→ What to produce
Reproduce nothing but the lines from the one with "List each element's type and" down to the last line of the data below.

Recorded data:
● ● ● ●

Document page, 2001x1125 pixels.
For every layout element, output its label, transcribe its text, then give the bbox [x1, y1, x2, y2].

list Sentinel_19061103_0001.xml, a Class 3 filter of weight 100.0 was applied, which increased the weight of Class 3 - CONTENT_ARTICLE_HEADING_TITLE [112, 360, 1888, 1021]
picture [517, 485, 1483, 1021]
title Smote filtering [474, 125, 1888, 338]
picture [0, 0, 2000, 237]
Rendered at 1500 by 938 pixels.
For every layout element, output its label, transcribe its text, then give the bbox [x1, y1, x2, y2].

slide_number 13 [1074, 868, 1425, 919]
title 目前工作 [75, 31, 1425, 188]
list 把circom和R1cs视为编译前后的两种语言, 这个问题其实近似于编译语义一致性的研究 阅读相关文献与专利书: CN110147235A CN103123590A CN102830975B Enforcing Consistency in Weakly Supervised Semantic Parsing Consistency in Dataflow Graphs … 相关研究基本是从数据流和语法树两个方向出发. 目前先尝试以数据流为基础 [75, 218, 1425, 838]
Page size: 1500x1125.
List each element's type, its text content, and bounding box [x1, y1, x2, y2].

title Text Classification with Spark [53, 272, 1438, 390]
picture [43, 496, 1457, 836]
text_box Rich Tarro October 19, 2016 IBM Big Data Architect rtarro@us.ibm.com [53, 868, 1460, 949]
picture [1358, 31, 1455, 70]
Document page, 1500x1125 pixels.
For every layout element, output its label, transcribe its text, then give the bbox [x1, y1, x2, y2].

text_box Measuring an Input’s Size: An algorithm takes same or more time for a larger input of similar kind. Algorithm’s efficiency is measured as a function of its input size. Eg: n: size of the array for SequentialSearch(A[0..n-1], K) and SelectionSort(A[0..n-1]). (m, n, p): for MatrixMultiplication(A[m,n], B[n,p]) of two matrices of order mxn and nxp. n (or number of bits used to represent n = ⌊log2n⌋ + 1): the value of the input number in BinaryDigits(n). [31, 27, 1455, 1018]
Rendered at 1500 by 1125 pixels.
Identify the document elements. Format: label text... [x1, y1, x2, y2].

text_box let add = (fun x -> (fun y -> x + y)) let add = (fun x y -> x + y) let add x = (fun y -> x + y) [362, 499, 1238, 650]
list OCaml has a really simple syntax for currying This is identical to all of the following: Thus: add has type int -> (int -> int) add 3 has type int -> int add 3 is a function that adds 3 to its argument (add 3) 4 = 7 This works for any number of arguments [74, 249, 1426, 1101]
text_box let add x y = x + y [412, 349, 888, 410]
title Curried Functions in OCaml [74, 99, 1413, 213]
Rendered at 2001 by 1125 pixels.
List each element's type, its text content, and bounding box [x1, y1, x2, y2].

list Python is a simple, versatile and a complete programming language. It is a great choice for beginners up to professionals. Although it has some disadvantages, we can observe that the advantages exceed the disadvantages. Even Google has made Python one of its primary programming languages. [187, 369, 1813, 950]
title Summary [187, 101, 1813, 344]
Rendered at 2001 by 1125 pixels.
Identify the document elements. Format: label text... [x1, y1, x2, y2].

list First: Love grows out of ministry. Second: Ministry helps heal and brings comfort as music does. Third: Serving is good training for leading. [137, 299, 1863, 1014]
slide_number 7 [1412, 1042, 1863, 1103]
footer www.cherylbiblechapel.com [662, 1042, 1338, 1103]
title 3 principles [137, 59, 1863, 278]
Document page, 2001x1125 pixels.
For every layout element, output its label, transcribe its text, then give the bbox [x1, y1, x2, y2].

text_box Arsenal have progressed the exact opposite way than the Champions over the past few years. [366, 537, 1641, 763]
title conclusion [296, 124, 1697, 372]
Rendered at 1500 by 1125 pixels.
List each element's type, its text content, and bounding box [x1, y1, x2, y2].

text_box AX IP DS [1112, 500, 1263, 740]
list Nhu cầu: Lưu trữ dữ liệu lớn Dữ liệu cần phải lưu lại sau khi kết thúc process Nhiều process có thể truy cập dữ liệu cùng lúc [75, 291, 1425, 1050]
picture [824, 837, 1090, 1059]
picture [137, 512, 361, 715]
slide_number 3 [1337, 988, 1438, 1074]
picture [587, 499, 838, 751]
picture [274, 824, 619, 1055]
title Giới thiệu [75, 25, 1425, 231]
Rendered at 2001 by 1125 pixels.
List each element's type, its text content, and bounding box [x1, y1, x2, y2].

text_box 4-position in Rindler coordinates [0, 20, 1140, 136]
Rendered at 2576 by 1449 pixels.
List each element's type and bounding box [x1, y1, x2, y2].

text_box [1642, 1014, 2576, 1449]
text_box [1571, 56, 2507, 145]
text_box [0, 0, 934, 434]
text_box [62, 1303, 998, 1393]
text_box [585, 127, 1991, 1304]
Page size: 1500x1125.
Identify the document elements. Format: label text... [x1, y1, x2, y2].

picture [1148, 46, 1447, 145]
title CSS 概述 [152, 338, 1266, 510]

● ● ● ●

→ Response area
List each element's type and bounding box [x1, y1, x2, y2].

text_box [1642, 1014, 2576, 1449]
text_box [1571, 56, 2507, 145]
text_box [0, 0, 934, 434]
text_box [62, 1303, 998, 1393]
text_box [585, 127, 1991, 1304]
Page size: 1500x1125.
Identify the document elements. Format: label text... [x1, y1, x2, y2].

picture [1148, 46, 1447, 145]
title CSS 概述 [152, 338, 1266, 510]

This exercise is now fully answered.